> _Activity_: Reproduce every line of the listing below word for word, dropping the pictures.

· · ·

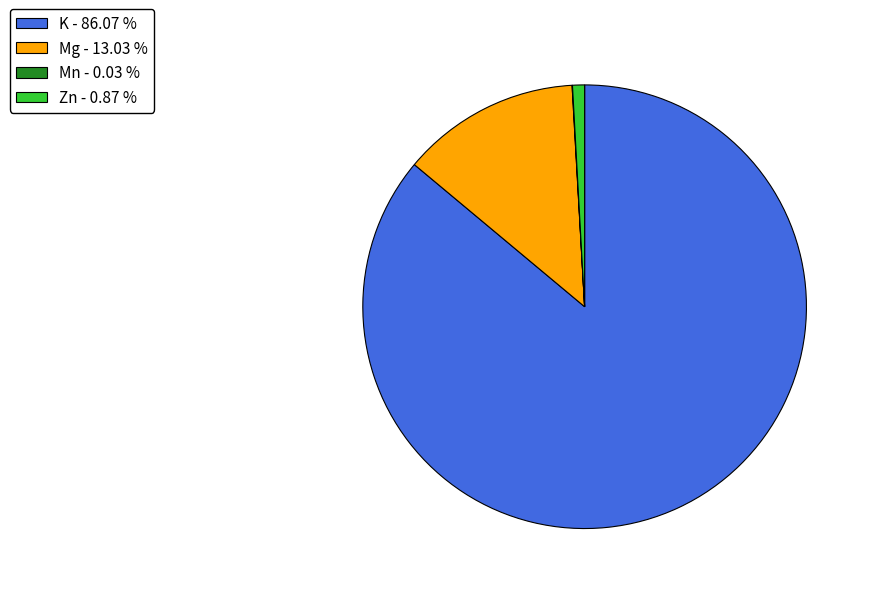

Between Mg and K, which is larger?

K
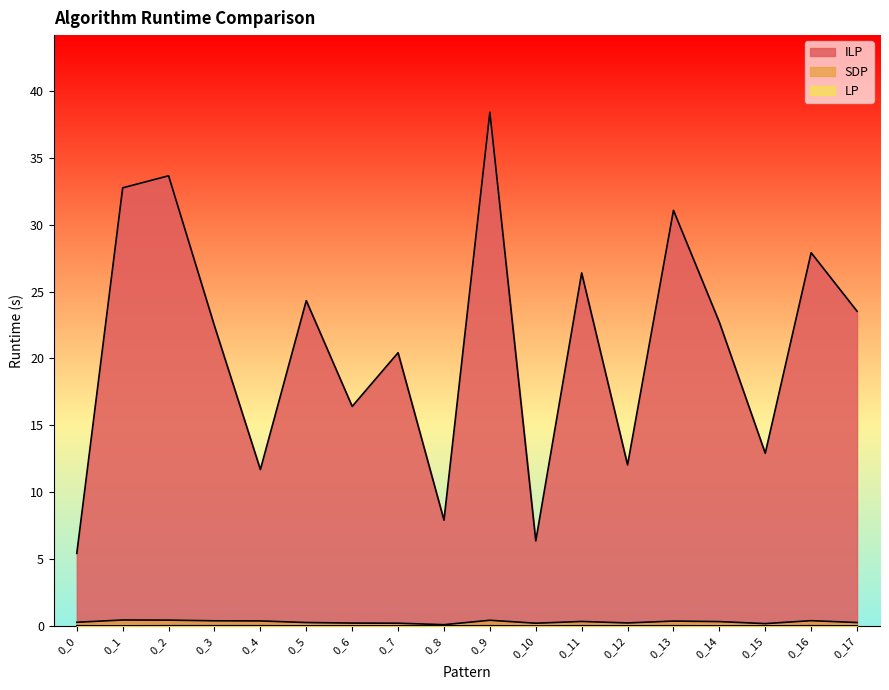

What is the sum of the SDP values at 0_2 and 0_7?

0.7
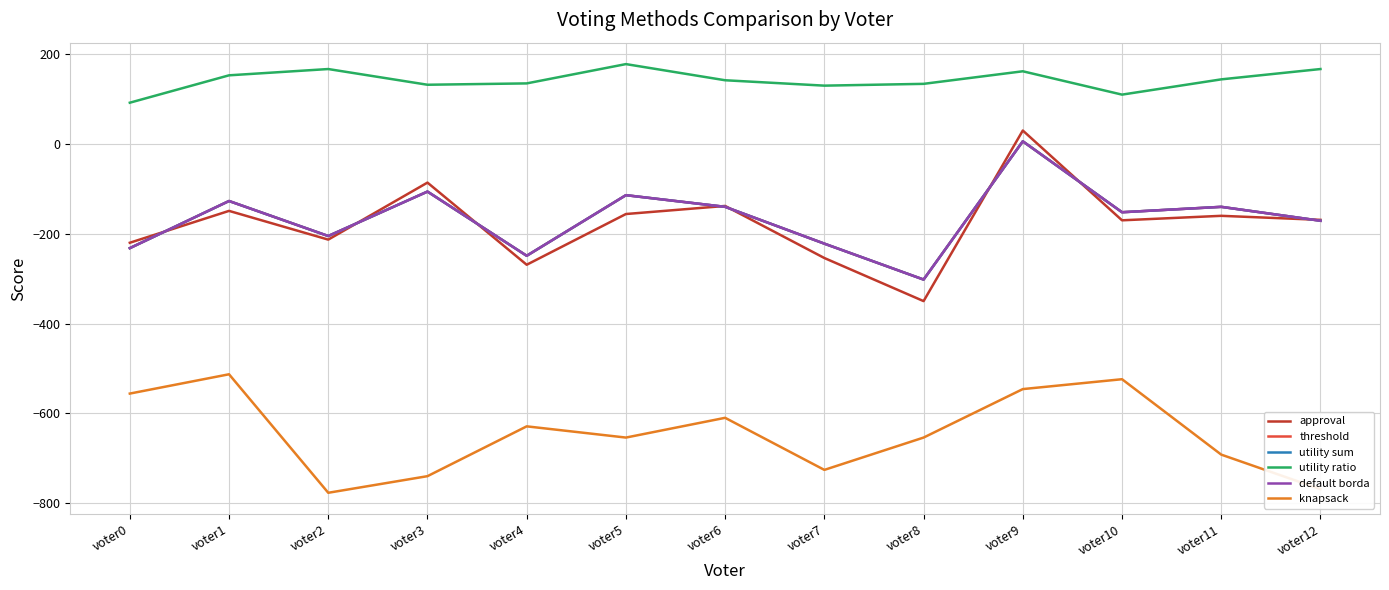

What is the maximum value for approval?

30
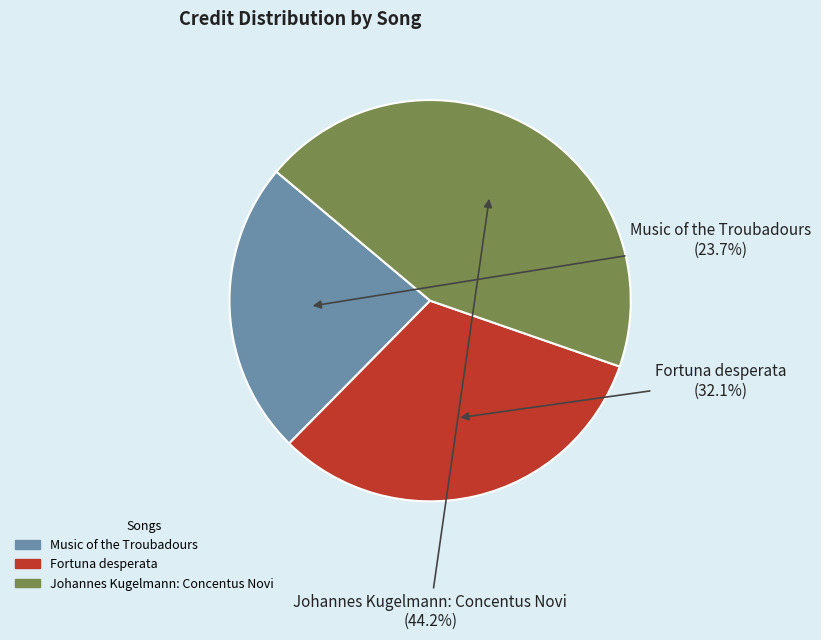

To the nearest percent, what percentage of the pie is Fortuna desperata?

32%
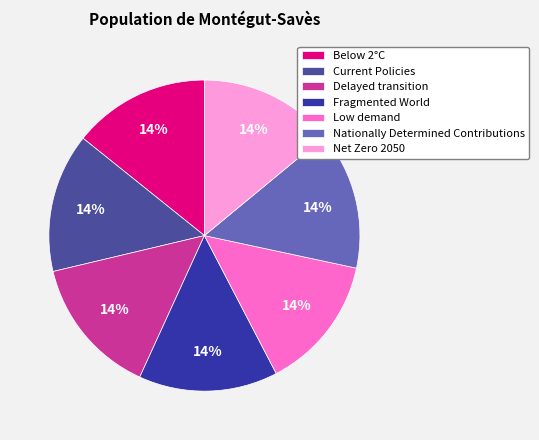

Count the number of slices in the pie.

7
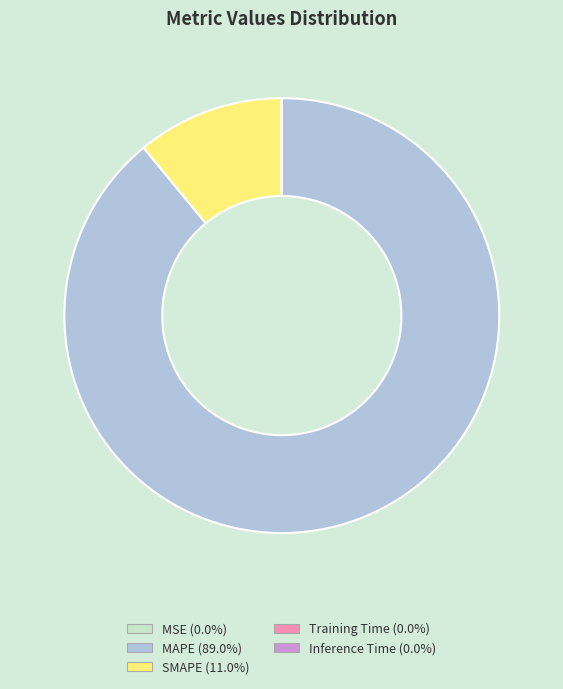

Which slice represents more than half of the pie?

MAPE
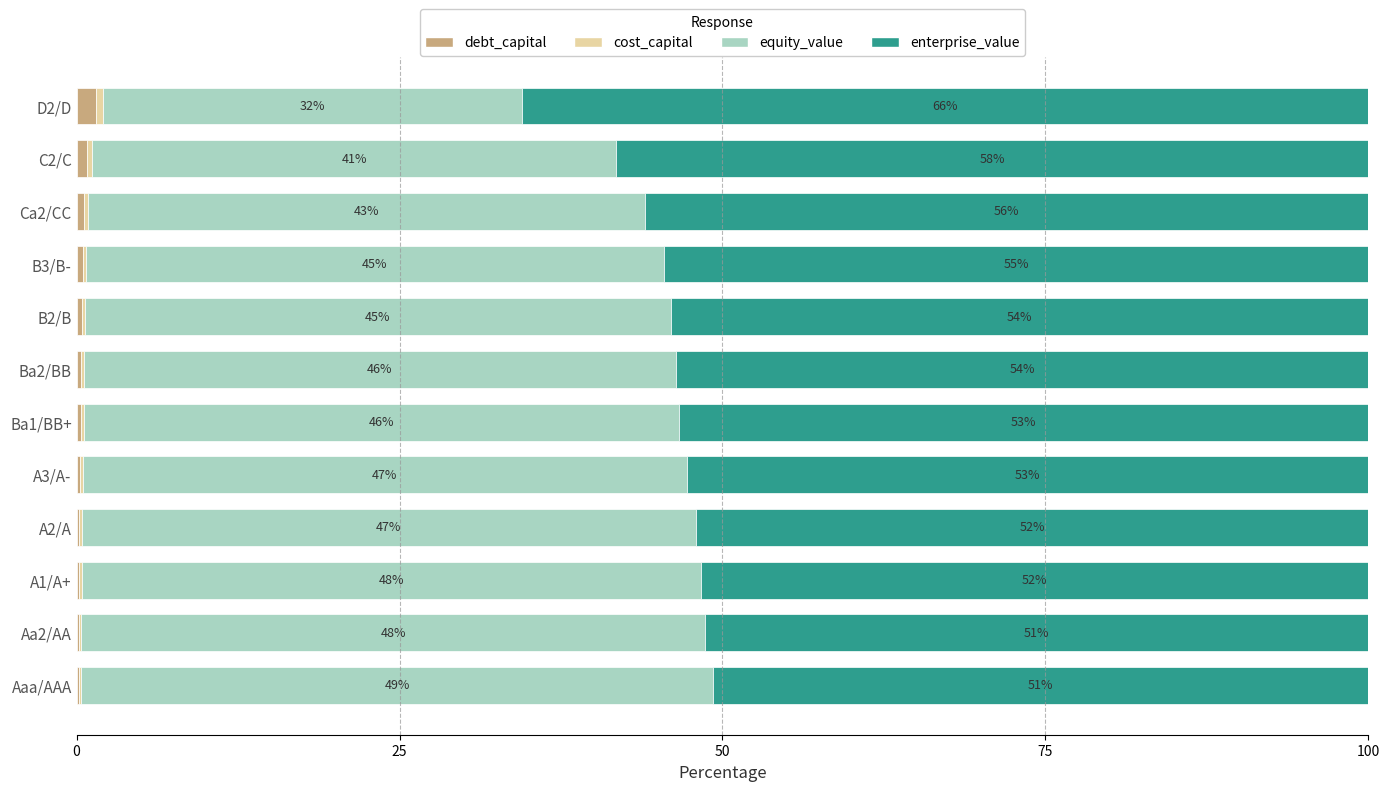

What is the total value across all series at B3/B-?

100.0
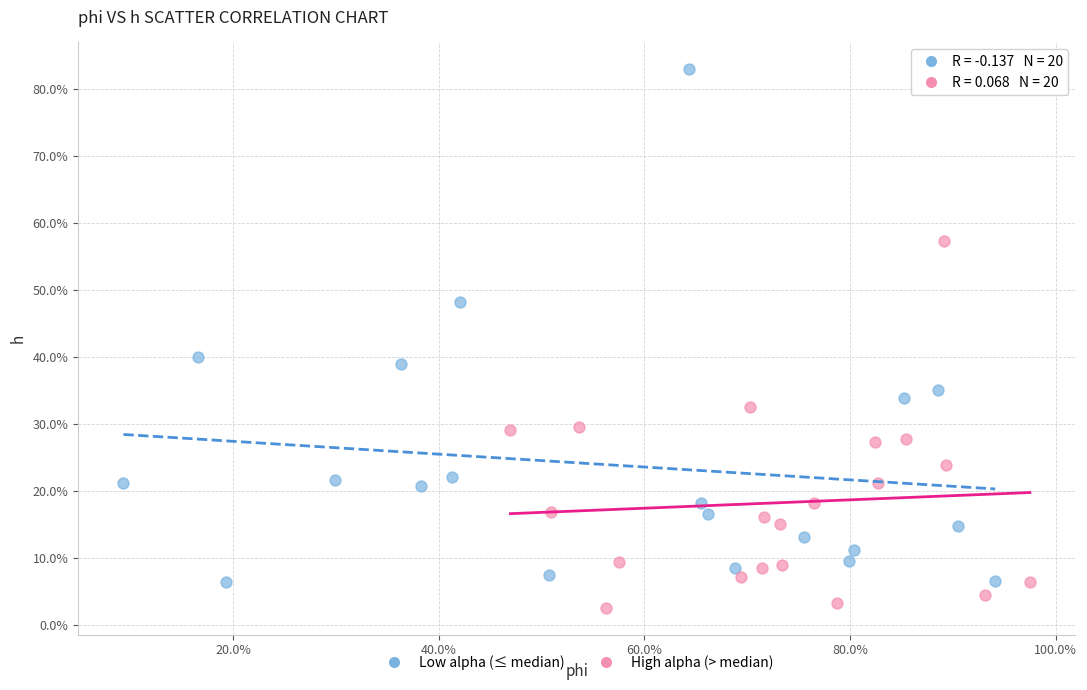

Which series has the largest Y range (max minus min)?

Low alpha (≤ median)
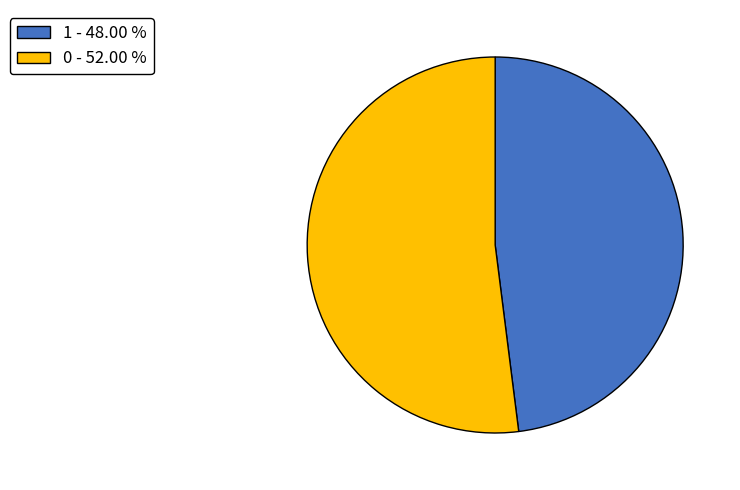

Does any single category account for the majority?

Yes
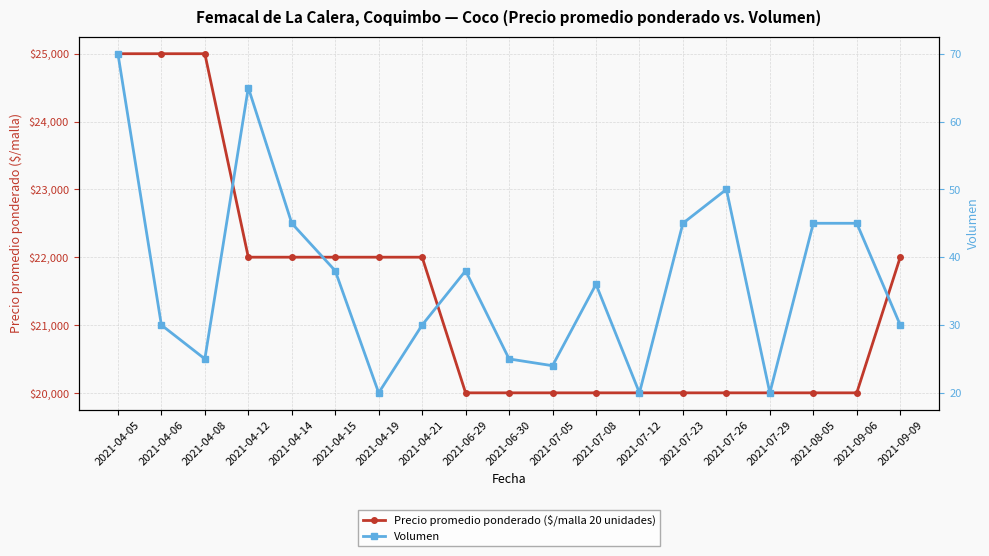

How many lines are shown in the chart?

2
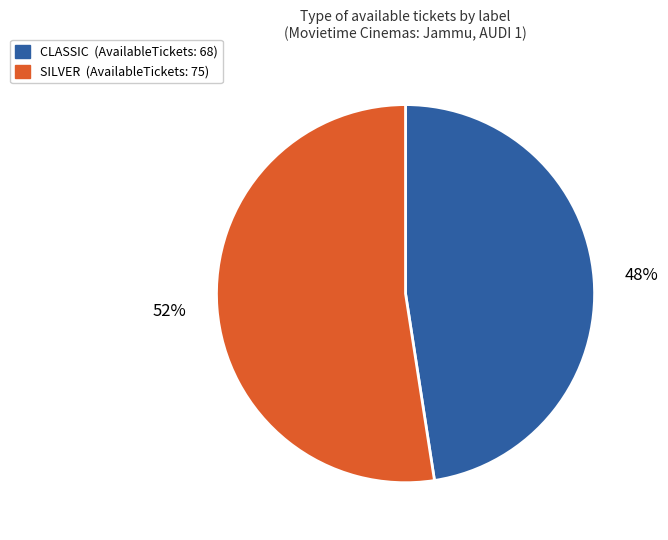

Is it true that SILVER is 52% of the pie?

True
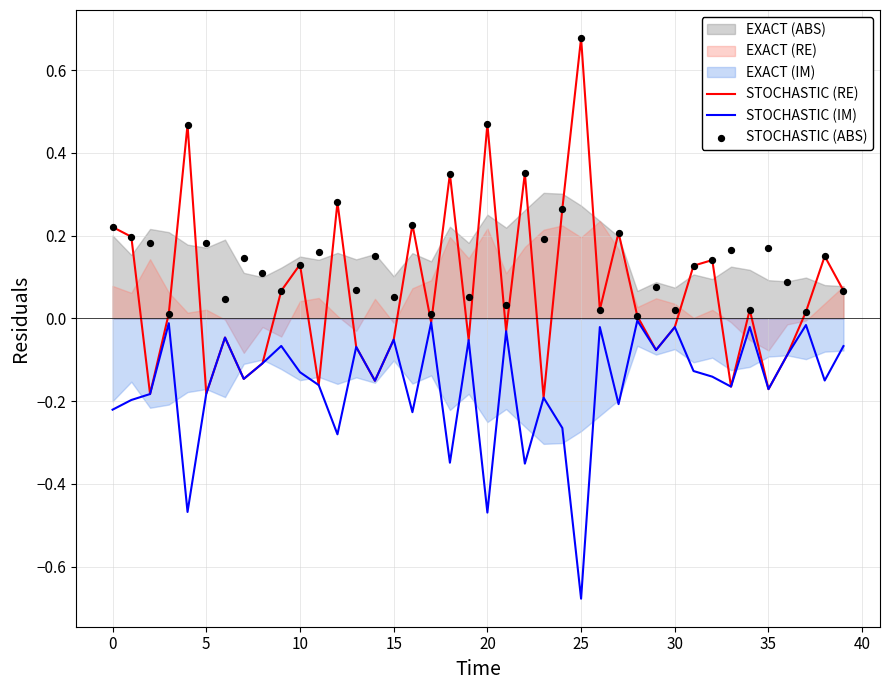

Is the value of STOCHASTIC (RE) at 39 greater than the value of STOCHASTIC (ABS) at −5?

No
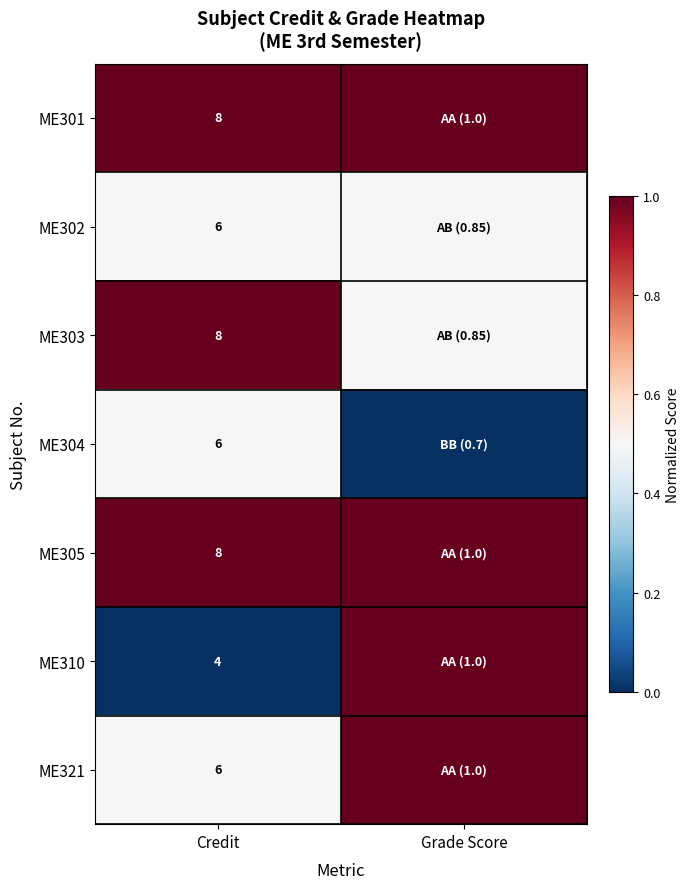

Which has a higher value, Credit or Grade Score?

Credit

· · ·

> _Written answer_:
Between Mg and K, which is larger?

K

What is the sum of the SDP values at 0_2 and 0_7?

0.7

What is the maximum value for approval?

30

To the nearest percent, what percentage of the pie is Fortuna desperata?

32%

Count the number of slices in the pie.

7

Which slice represents more than half of the pie?

MAPE

What is the total value across all series at B3/B-?

100.0

Which series has the largest Y range (max minus min)?

Low alpha (≤ median)

Does any single category account for the majority?

Yes

How many lines are shown in the chart?

2

Is it true that SILVER is 52% of the pie?

True

Is the value of STOCHASTIC (RE) at 39 greater than the value of STOCHASTIC (ABS) at −5?

No

Which has a higher value, Credit or Grade Score?

Credit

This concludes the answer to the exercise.